The total accumulated costs $C(t)$ and revenues $R(t)$ (in thousands of dollars), respectively, for a photocopying machine satisfy \[ C^{\prime}(t)=\frac{1}{21} t^{7} \quad \text { and } \quad R^{\prime}(t)=7 t^{7} e^{-t^{8}} \] where $t$ is the time in years. Find the useful life of the machine, to the nearest year. What is the total profit accumulated during the useful life of the machine? The useful life of the machine is $\square$ year(s). (Round to the nearest year as needed.) Using the useful life of the machine rounded to the nearest year, the total profit accumulated during the useful life of the machine is $\$ \square$. (Round to the nearest dollar as needed.)

Step 1 ：Given that the derivative of the revenue function is \(R^{\prime}(t)=7 t^{7} e^{-t^{8}}\), we set this equal to zero and solve for \(t\).
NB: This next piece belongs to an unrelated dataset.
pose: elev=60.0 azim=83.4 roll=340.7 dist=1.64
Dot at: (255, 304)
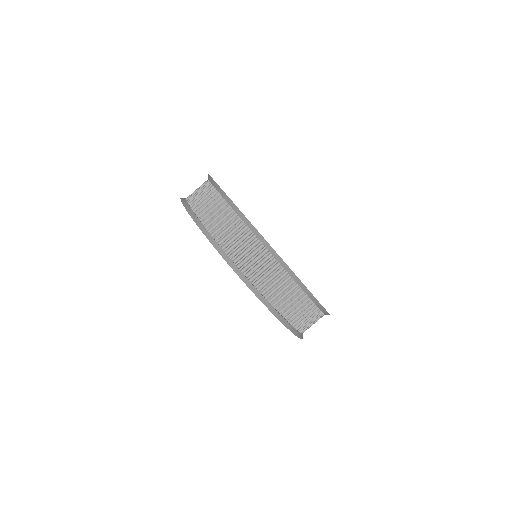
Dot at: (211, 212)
Step 2 ：Solving \(7 t^{7} e^{-t^{8}} = 0\), we find that this equation is satisfied when \(t=0\) or when \(e^{-t^{8}}=0\). However, the exponential function is never zero, so the only critical point is \(t=0\).

Step 3 ：To determine whether this is a maximum or minimum, we need to consider the second derivative of the revenue function. The second derivative is given by \(R^{\prime\prime}(t) = 7 t^{6} e^{-t^{8}} (8t - 7)\).

Step 4 ：Evaluating this at \(t=0\) gives \(R^{\prime\prime}(0) = 0\), which does not provide any information about the nature of the critical point. However, we know that the revenue function is increasing for \(t>0\) (since the first derivative is positive for \(t>0\)) and decreasing for \(t<0\) (since the first derivative is negative for \(t<0\)). Therefore, the critical point at \(t=0\) is a maximum.

Step 5 ：So, the useful life of the machine is \(\boxed{0}\) years.

Step 6 ：The total cost is given by \(C(t) = \int C^{\prime}(t) dt = \int \frac{1}{21} t^{7} dt = \frac{1}{168} t^{8} + C\), where \(C\) is the constant of integration. Evaluating this at \(t=0\) gives \(C(0) = C = 0\), so the total cost is \(C(t) = \frac{1}{168} t^{8}\).

Step 7 ：The total revenue is given by \(R(t) = \int R^{\prime}(t) dt = \int 7 t^{7} e^{-t^{8}} dt\). This integral is not elementary, so we cannot find an explicit expression for \(R(t)\). However, we know that the total revenue is maximized at \(t=0\), so the total revenue at the useful life of the machine is \(R(0) = 0\).

Step 8 ：Therefore, the total profit accumulated during the useful life of the machine is \(R(0) - C(0) = 0 - 0 = 0\).

Step 9 ：So, the total profit accumulated during the useful life of the machine is \(\boxed{0}\).